The question sounds like:
Let $a_n = \sin (\frac{\pi}{2}n + \frac{\pi}{3})n^{0.5}$ for $n = 1, 2, 3,...$
Check if $\{a_n\}$ from $n = 1$ to infinity is convergent or divergent.
So far, I have the following:
$$\{a_n\} = \sin \left(n\frac{\pi}{2} + \frac{\pi}{3}\right)\sqrt{n}$$
$$= \lim\limits_{n\to \infty} \sin \left(n\frac{\pi}{2}\right)\cdot\lim\limits_ {n\to \infty} \left(\frac{\pi}{3}\right) \sqrt{n}$$
I know that the limit of $\sin$ is bounded between $-1$ and $1$. Am I on the right path?
I assume your sequence is $\{a_n\}$ where $a_n = \sin(\frac{\pi n}{2} + \frac{\pi}{3}) \cdot \sqrt{n}$, for $n = 1, 2, 3, ...$.
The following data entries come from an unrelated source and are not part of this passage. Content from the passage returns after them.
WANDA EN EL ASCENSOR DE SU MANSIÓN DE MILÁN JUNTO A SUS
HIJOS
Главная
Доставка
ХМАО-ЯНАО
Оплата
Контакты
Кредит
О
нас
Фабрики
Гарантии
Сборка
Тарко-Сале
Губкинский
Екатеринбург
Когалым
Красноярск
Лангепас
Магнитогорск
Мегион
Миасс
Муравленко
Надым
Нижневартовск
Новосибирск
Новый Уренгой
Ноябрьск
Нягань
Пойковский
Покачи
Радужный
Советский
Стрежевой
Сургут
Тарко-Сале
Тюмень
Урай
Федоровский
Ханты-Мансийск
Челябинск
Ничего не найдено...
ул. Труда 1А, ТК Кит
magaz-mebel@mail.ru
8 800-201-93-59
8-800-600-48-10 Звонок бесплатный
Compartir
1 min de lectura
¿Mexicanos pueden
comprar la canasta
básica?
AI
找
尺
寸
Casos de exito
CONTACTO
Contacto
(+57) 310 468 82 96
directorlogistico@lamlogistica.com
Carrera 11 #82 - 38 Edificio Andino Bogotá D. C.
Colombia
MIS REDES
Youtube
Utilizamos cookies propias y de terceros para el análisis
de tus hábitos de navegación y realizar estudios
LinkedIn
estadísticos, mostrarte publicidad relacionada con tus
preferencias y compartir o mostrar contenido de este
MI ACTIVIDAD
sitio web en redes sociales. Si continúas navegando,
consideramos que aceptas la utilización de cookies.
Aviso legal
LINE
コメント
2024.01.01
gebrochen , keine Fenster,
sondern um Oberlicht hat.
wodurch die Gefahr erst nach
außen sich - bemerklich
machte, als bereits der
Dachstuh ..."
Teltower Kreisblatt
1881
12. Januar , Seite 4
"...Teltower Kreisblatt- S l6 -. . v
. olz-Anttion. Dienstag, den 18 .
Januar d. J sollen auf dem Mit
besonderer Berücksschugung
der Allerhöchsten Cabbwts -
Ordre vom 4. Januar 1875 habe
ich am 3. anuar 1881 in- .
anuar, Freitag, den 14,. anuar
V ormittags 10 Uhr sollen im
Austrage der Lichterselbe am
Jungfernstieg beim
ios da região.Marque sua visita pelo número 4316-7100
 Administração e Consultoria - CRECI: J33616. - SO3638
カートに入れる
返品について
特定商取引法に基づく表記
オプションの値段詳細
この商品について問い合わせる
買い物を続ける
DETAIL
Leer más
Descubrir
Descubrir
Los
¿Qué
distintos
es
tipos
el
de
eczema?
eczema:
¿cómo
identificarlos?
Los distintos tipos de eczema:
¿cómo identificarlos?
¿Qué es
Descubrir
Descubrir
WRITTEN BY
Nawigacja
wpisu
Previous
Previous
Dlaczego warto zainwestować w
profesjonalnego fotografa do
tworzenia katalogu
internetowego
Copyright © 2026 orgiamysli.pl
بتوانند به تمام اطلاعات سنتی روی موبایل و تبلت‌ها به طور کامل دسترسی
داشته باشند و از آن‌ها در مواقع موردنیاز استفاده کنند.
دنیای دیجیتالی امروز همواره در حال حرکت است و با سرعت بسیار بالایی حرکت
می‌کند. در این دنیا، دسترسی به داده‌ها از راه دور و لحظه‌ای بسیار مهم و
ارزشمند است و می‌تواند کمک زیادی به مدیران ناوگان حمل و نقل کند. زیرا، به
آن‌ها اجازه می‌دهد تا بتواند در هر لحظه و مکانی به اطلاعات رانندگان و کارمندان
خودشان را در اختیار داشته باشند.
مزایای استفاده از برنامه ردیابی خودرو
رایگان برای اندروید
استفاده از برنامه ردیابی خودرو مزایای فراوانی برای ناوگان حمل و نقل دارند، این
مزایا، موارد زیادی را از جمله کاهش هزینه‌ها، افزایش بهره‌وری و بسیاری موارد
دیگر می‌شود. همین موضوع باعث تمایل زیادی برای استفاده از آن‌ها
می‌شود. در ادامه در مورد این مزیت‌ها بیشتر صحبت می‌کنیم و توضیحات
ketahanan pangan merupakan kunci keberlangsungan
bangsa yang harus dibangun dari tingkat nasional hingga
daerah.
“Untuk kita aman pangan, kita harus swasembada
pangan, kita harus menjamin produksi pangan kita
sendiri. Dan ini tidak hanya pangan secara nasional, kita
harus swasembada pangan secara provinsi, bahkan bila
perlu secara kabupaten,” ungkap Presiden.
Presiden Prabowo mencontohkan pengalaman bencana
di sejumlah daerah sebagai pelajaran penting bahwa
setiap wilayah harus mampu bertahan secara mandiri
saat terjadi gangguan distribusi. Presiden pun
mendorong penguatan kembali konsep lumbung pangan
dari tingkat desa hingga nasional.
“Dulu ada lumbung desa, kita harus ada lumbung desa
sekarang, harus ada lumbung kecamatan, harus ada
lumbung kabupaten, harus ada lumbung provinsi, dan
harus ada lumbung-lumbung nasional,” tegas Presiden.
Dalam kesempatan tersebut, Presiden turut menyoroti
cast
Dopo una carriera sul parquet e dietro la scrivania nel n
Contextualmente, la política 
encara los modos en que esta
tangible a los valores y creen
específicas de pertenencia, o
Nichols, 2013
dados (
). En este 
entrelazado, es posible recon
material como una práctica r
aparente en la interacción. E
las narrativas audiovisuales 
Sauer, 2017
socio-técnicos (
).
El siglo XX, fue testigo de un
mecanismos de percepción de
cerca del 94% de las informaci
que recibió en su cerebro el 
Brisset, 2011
Using the angle sum formula, we see that
$\sin(\frac{\pi n}{2} + \frac{\pi}{3}) = \cos(\frac{\pi n}{2}) \; \sin(\frac{\pi}{3}) + \sin(\frac{\pi n}{2})\; \cos(\frac{\pi}{3}) = $
$\frac{\sqrt{3}}{2}$ for $n = 4k$,
$ \frac{-\sqrt{3}}{2}$ for $n = 4k + 2$,
$ \frac{1}{2}$ for $n = 4k + 1$, and
$\frac{-1}{2}$ for $n = 4k + 3$.
We have
$\lim_{k\to \infty} a_{4k} = \lim_{k \to \infty} a_{4k + 1} = \frac{\sqrt{3}}{2} \cdot(\lim_{k \to \infty} \sqrt{4k}) = \frac{1}{2} \cdot(\lim_{k \to \infty} \sqrt{4k+1}) = \infty$,
and
$\lim_{k \to \infty} a_{4k+2} = \lim_{k \to \infty} a_{4k + 3} = -\frac{\sqrt{3}}{2} \cdot(\lim_{k \to \infty} \sqrt{4k+2}) = -\frac{1}{2} \cdot (\lim_{k \to \infty} \sqrt{4k + 3}) = - \infty$.
So the limits of different index sequences are different. I believe we say that the limit does not exist.